Die Aufgaben
1/ Übertrage den Satz „Seit letzten September experimentiert die Volksbühne mit einer Art Medienverbund aus Film und Theater.“ aus dem Text über Fred Kelemens Inszenierung ins Englische.
2/ Schreib den Text über Fred Kelemens Inszenierung an der Volksbühne im Anschluss an seinen letzten Satz weiter.

Der Text
Für die Volksbühne hat Fred Kelemen das Personal aus Eugene O'Neills "Gier unter Ulmen" zu Kinohelden gemacht

Das Ende sieht fast wie der Anfang aus. Zwei Männer auf einer Bank, ein schäbiges Farmhaus im Rücken, dahinter gleich die Wüste. Zweieinhalb Stunden haben im Volksbühnenstudio auch die Zuschauer auf Bänken gesessen. Mit der gleichen Gier haben sie auf das Theater gewartet wie die Menschen in Eugene O'Neills "Desire under the Elms - Gier unter Ulmen" auf das bisschen Leben, das sie am Ende nicht bekommen. Denn Fred Kelemen, Regisseur des Abends, hat das Theater verweigert und stattdessen Filme gezeigt.

 

Damit ist er manchmal dem Stück ganz nahe gekommen. Seit letzten September experimentiert die Volksbühne mit einer Art Medienverbund aus Film und Theater. Nun kam erstmals ein Filmregisseur zum Zuge: Fred Kelemen - seit zwei preisgekrönten Filmen ein hoch gehandeltes Nachwuchstalent - mit einer ersten Theaterarbeit.

Datenauszüge
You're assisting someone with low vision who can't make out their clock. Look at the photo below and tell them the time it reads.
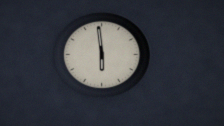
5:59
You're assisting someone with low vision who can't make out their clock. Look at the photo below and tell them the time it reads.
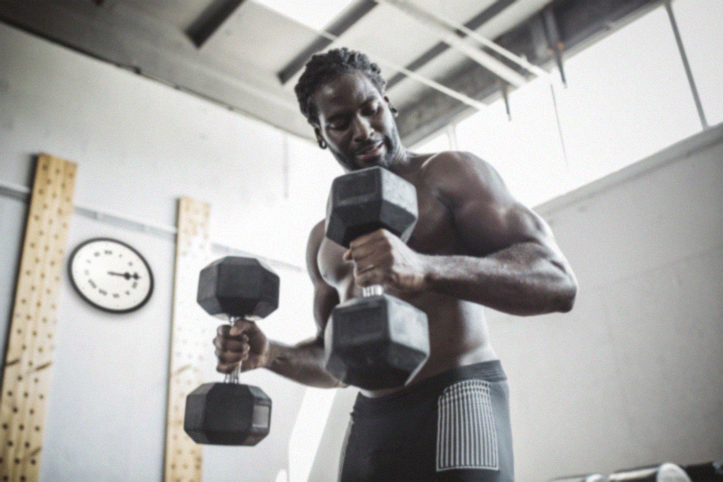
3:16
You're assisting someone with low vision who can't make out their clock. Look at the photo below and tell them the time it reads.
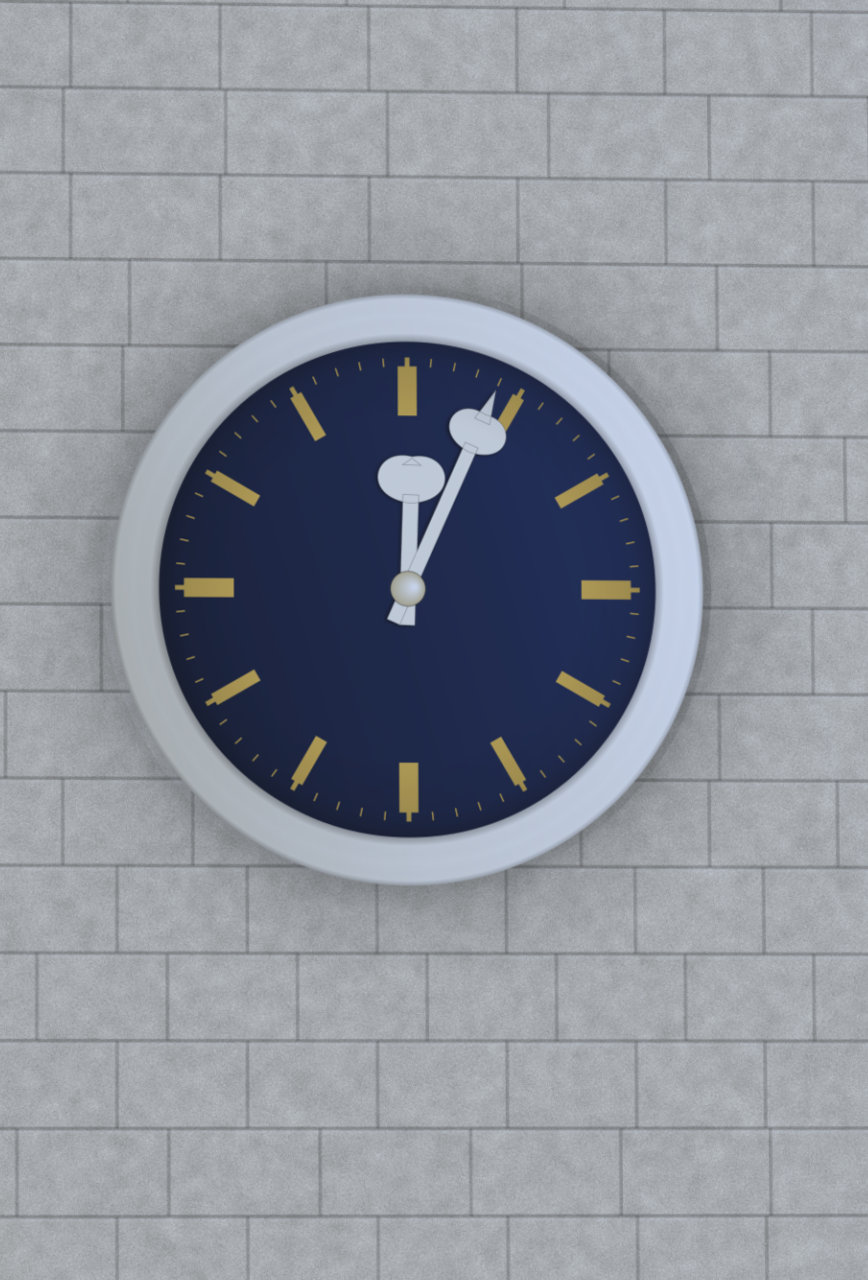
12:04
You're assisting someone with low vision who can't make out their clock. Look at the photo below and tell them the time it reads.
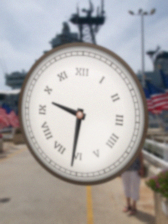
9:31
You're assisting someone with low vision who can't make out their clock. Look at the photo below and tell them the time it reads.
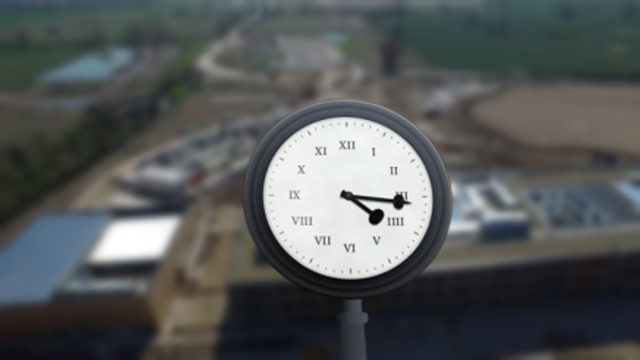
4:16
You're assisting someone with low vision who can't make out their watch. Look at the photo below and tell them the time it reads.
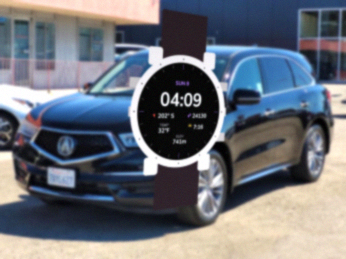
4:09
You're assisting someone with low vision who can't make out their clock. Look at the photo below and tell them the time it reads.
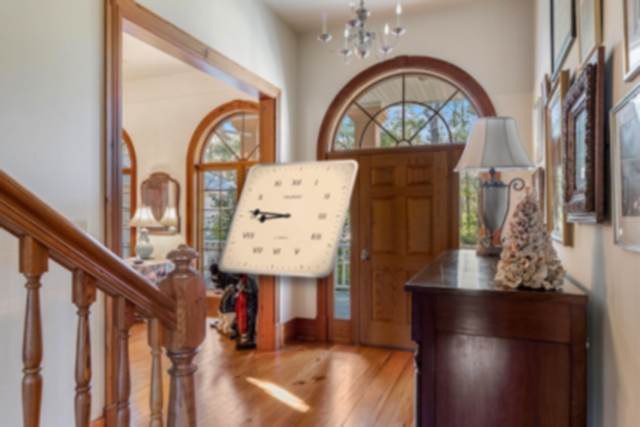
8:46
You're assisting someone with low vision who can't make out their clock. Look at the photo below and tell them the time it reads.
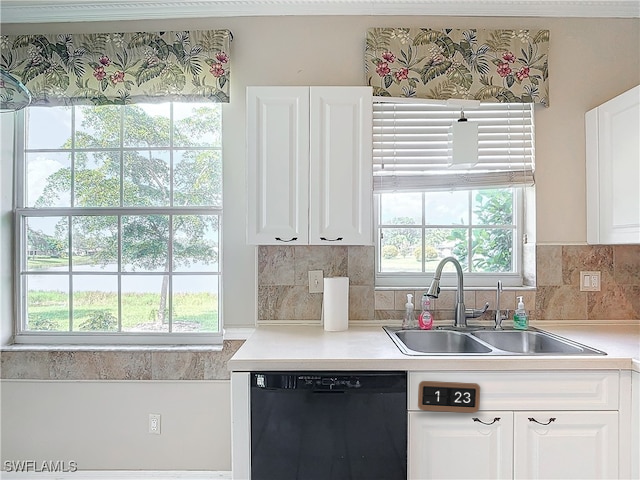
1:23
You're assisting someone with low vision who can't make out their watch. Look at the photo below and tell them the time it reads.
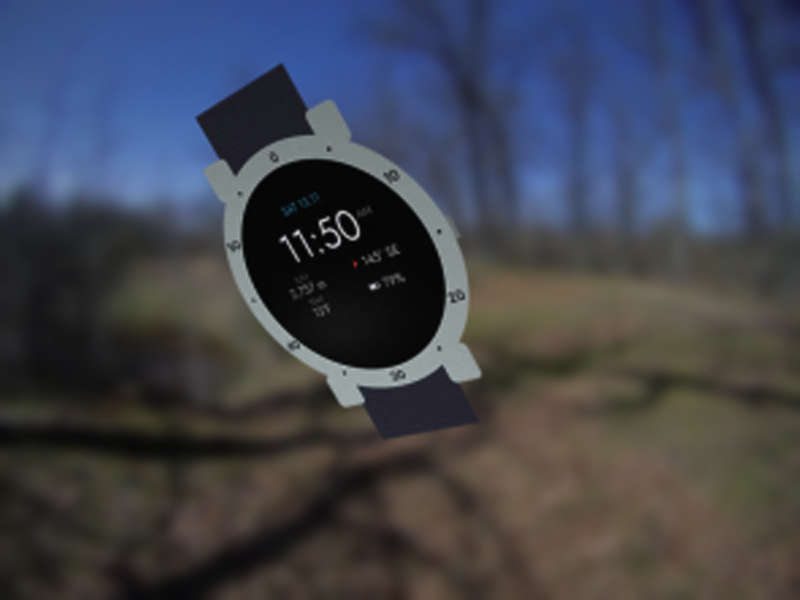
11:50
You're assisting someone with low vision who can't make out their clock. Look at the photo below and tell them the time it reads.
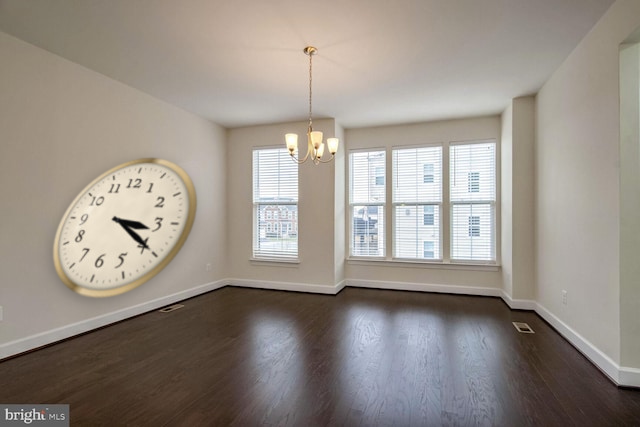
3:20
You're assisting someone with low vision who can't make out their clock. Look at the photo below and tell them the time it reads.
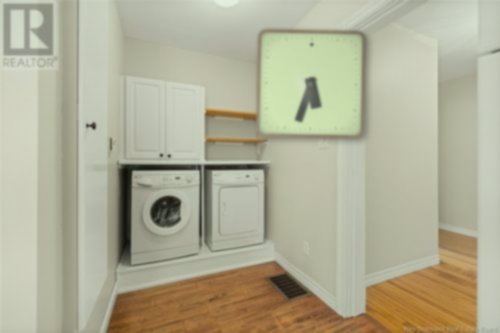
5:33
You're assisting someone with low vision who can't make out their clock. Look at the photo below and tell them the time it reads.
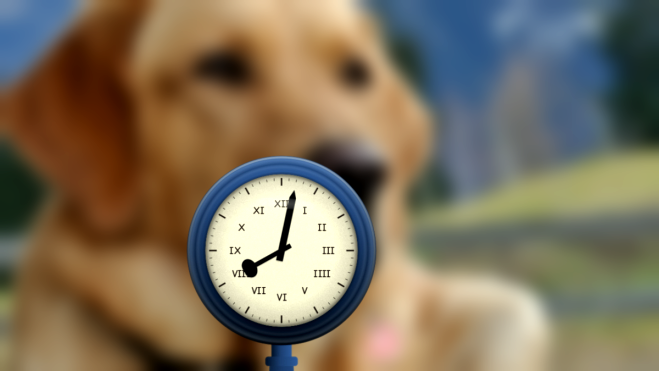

Die Lösungen
1/ Since last September, the Volksbühne has been experimenting with a kind of media alliance of film and theater.

2/
In Bert Neumanns Wüstenlandschaft steht jetzt ein kleines Farmhaus mit Schaukelstuhl und Veranda, ein karge Idylle. Der Blick nach innen ist bloß per Filmprojektion möglich. Es gibt zwei Leinwände, eine direkt am Haus, eine andere weit hinter der Szene. Dort herrscht allerdings brutalstes Wohnküchenelend, mit Schnaps, Masturbation und billigen Pin-ups überm Bett.

Wir sind mal wieder im Volksbühnen-Amerika, das wir schon aus "Endstation Sehnsucht" kennen: als Traum vom Westen, der natürlich ein Albtraum ist. Drei Männer und eine Farm. Jeder hasst jeden und will alles für sich allein. Die Farm, das Geld und die Frauen. Schon deshalb, weil es von allem zu wenig gibt. Die Geschichte ist schnell erzählt: Ein alter Mann heiratet zum dritten Mal, die junge Abbie will die Farm für sich, braucht dafür aber ein Kind vom Alten, das er aber nicht mehr zeugen kann. So verführt sie dessen erwachsenen Sohn Eben, und die Rechnung geht auf. Sie kriegt Kind und Farm. Bloß haben sich Abbie und Eben dann verliebt, was naturgemäß tragisch endet. Am Ende sind Abbie und das Baby tot.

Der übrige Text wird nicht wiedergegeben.